> _WHAT YOU SHOULD DO_
Each record that follows should be repeated exactly, with no pictures carried over.

> _SOURCE DATA_
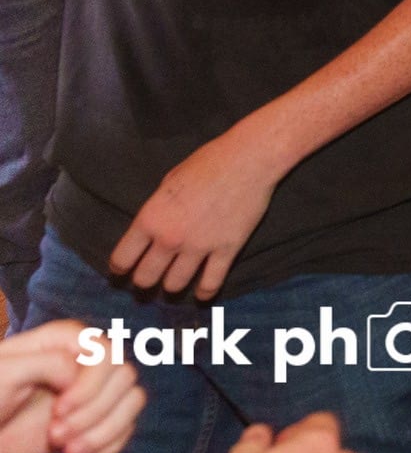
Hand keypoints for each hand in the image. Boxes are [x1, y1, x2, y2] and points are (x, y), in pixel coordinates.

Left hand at [0, 320, 143, 452]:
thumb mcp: (6, 373)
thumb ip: (47, 362)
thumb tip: (78, 375)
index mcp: (68, 341)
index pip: (107, 354)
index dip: (90, 386)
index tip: (58, 411)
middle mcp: (89, 360)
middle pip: (125, 377)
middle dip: (93, 413)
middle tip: (55, 434)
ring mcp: (97, 390)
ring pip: (133, 401)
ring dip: (103, 432)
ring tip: (69, 452)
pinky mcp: (99, 418)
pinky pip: (126, 428)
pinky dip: (107, 447)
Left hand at [111, 124, 287, 296]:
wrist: (248, 159)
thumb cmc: (207, 163)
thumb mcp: (168, 183)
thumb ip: (156, 211)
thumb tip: (152, 229)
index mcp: (150, 219)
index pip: (122, 259)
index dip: (119, 269)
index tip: (122, 271)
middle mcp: (170, 238)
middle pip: (145, 278)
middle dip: (144, 282)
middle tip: (149, 279)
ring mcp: (199, 247)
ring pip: (175, 285)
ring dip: (172, 286)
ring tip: (175, 283)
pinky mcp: (226, 250)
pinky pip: (211, 283)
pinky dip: (204, 293)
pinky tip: (202, 294)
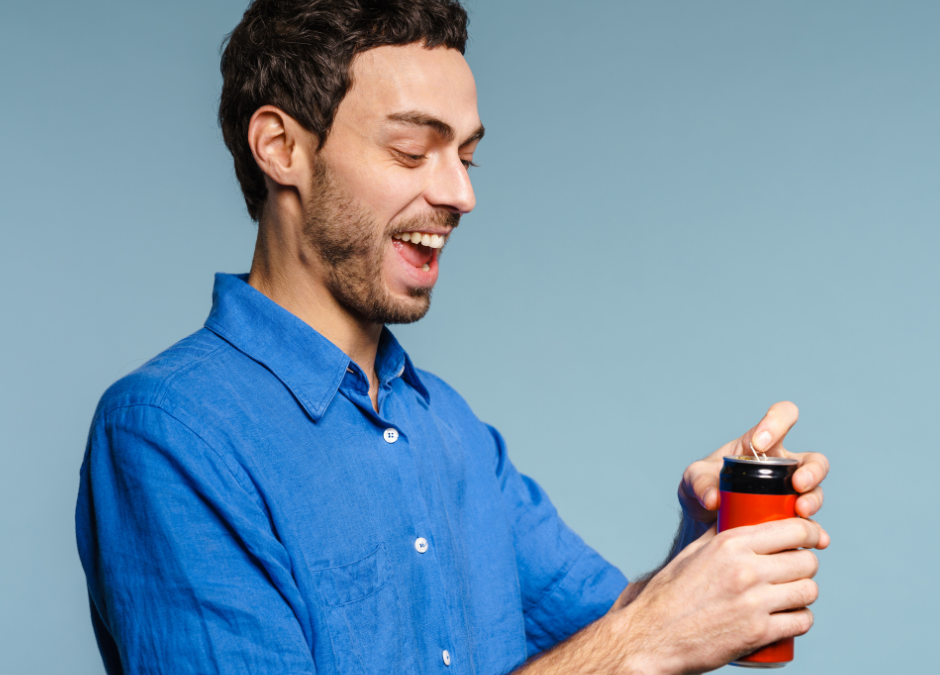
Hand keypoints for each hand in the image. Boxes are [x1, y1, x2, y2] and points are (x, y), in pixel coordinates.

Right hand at [619, 519, 823, 674]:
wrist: (654, 635)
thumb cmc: (670, 593)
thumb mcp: (692, 552)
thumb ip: (718, 534)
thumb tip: (735, 515)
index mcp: (729, 544)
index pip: (793, 529)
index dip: (811, 532)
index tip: (813, 538)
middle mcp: (745, 569)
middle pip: (805, 561)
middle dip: (805, 565)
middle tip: (795, 571)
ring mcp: (754, 603)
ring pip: (808, 591)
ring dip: (805, 593)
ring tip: (793, 595)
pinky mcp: (759, 633)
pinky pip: (802, 622)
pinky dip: (801, 620)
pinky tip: (792, 618)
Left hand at [678, 401, 829, 547]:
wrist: (705, 525)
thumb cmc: (703, 491)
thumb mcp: (692, 481)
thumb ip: (699, 483)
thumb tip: (714, 499)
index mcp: (760, 445)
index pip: (782, 417)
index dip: (776, 423)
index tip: (759, 444)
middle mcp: (783, 467)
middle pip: (813, 460)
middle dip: (811, 470)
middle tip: (797, 483)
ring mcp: (791, 495)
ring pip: (816, 491)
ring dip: (813, 499)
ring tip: (801, 511)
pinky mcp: (793, 521)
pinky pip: (812, 524)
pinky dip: (817, 531)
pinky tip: (818, 539)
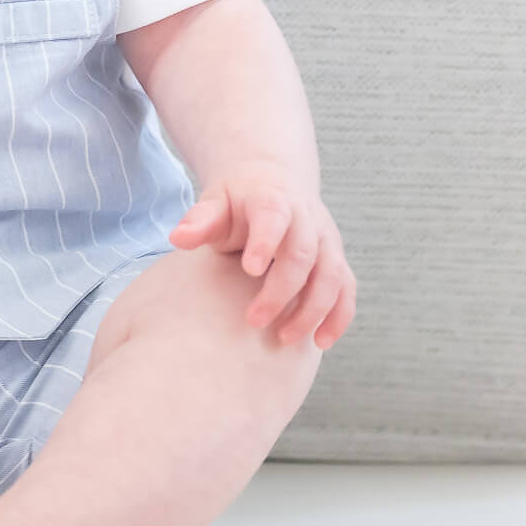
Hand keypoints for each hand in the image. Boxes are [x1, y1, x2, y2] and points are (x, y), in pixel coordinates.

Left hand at [169, 165, 356, 347]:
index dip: (265, 242)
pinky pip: (346, 289)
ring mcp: (326, 240)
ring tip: (285, 338)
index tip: (250, 269)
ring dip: (312, 309)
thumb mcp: (215, 202)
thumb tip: (178, 237)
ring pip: (331, 275)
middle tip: (254, 320)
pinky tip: (320, 342)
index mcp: (273, 200)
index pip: (274, 217)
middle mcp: (306, 219)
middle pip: (303, 254)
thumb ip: (200, 220)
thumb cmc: (237, 201)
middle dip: (282, 290)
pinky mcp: (336, 259)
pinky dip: (339, 316)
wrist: (272, 183)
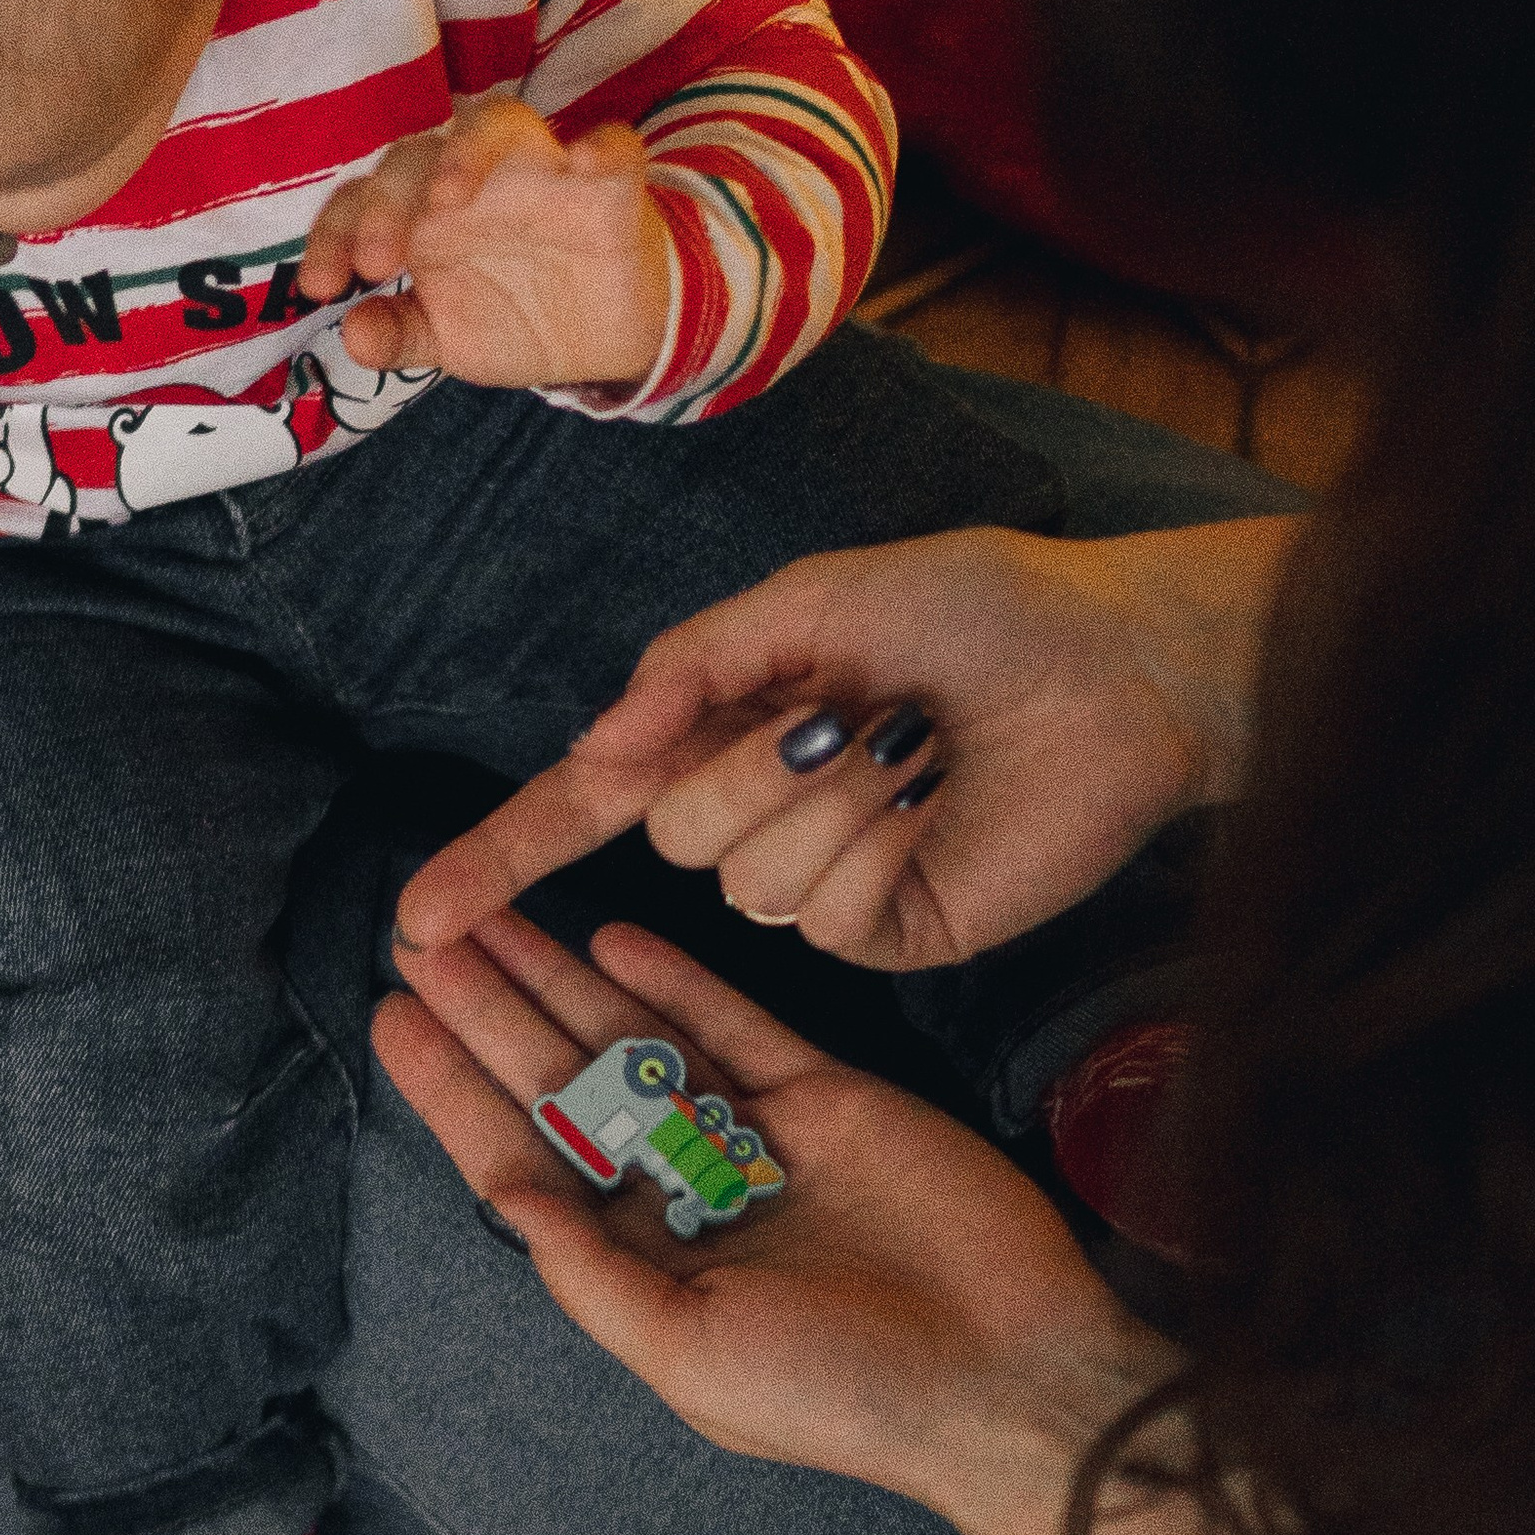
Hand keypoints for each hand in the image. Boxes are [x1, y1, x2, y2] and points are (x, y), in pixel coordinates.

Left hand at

> _RESULT_
Hand keypoints for each hand in the image. Boxes are [x1, y1, x2, y2] and points are (x, y), in pixel coordinates.

Left hand at [0, 320, 143, 452]:
thumb mcp: (6, 373)
thumb ip: (47, 362)
thumb tip: (78, 375)
index mcp: (68, 341)
index pip: (107, 354)
index dip: (90, 386)
index tip: (58, 411)
middle mcp: (89, 360)
middle pip: (125, 377)
middle dip: (93, 413)
middle tip: (55, 434)
ring mcp: (97, 390)
ring pip: (133, 401)
ring dip: (103, 432)
ring tip: (69, 452)
pinky mcp: (99, 418)
pinky pip: (126, 428)
pinky dip: (107, 447)
Left hand at [111, 124, 287, 296]:
wrist: (248, 159)
thumb cmc: (207, 163)
thumb mcp: (168, 183)
thumb ip: (156, 211)
thumb tip: (152, 229)
index mcp: (150, 219)
index pip: (122, 259)
index dip: (119, 269)
index tip: (122, 271)
middle mcp: (170, 238)
middle pip: (145, 278)
middle dip: (144, 282)
middle tip: (149, 279)
ring mcp: (199, 247)
ring pip: (175, 285)
ring dip: (172, 286)
ring tip: (175, 283)
pinky mcp: (226, 250)
pinky pip: (211, 283)
pinky dip: (204, 293)
pinky tip: (202, 294)
Hand keypoints for each hand in the image. Boxes are [x1, y1, x2, y2] and points are (x, y), in pixel coordinates.

Right hand at [619, 519, 823, 674]:
wrist: (654, 635)
thumb cmc: (670, 593)
thumb mcp: (692, 552)
thumb ip: (718, 534)
thumb tip: (735, 515)
index mcp: (729, 544)
index pip: (793, 529)
index dip: (811, 532)
index tip: (813, 538)
middle mcp: (745, 569)
middle pip: (805, 561)
middle dip: (805, 565)
middle tip: (795, 571)
ring mcp: (754, 603)
ring pip: (808, 591)
ring dip: (805, 593)
ring tip: (793, 595)
pinky mcp: (759, 633)
pinky pip: (802, 622)
pinky dip: (801, 620)
pinky tip: (792, 618)
Left hand at [678, 401, 829, 547]:
wrist: (705, 525)
thumb cmc: (703, 491)
thumb mcp: (692, 481)
thumb ip: (699, 483)
thumb tip: (714, 499)
index mcp: (760, 445)
index pip: (782, 417)
index dip: (776, 423)
index tip: (759, 444)
middle mcp: (783, 467)
middle pip: (813, 460)
middle dip: (811, 470)
middle tip: (797, 483)
ring mcp: (791, 495)
ring pip: (816, 491)
ring dip: (813, 499)
ring tip: (801, 511)
pinky mcp: (793, 521)
pinky pip: (812, 524)
pinky dip: (817, 531)
pinky tip: (818, 539)
Hand keypoints for each hand in the image. Boxes are [x1, y1, x2, y2] and points are (x, y), in pixel coordinates.

Left hand at [169, 165, 356, 347]:
index dip: (265, 242)
pinky pip: (346, 289)
ring mcp: (326, 240)
ring tip: (285, 338)
index tip: (250, 269)
ring dip: (312, 309)
thumb mcp: (215, 202)
thumb tip: (178, 237)
ring pip: (331, 275)
middle tip: (254, 320)
pinky tip: (320, 342)
index mcp: (273, 200)
index pip: (274, 217)
middle mcp: (306, 219)
middle pip: (303, 254)
thumb ip: (200, 220)
thumb cmc: (237, 201)
middle dip: (282, 290)
pinky mcp: (336, 259)
pinky dip: (339, 316)
wrist: (272, 183)
Hand keypoints for each hand in the image. Boxes are [x1, y1, x2, y2] and points are (x, y), in pixel coordinates.

Left hand at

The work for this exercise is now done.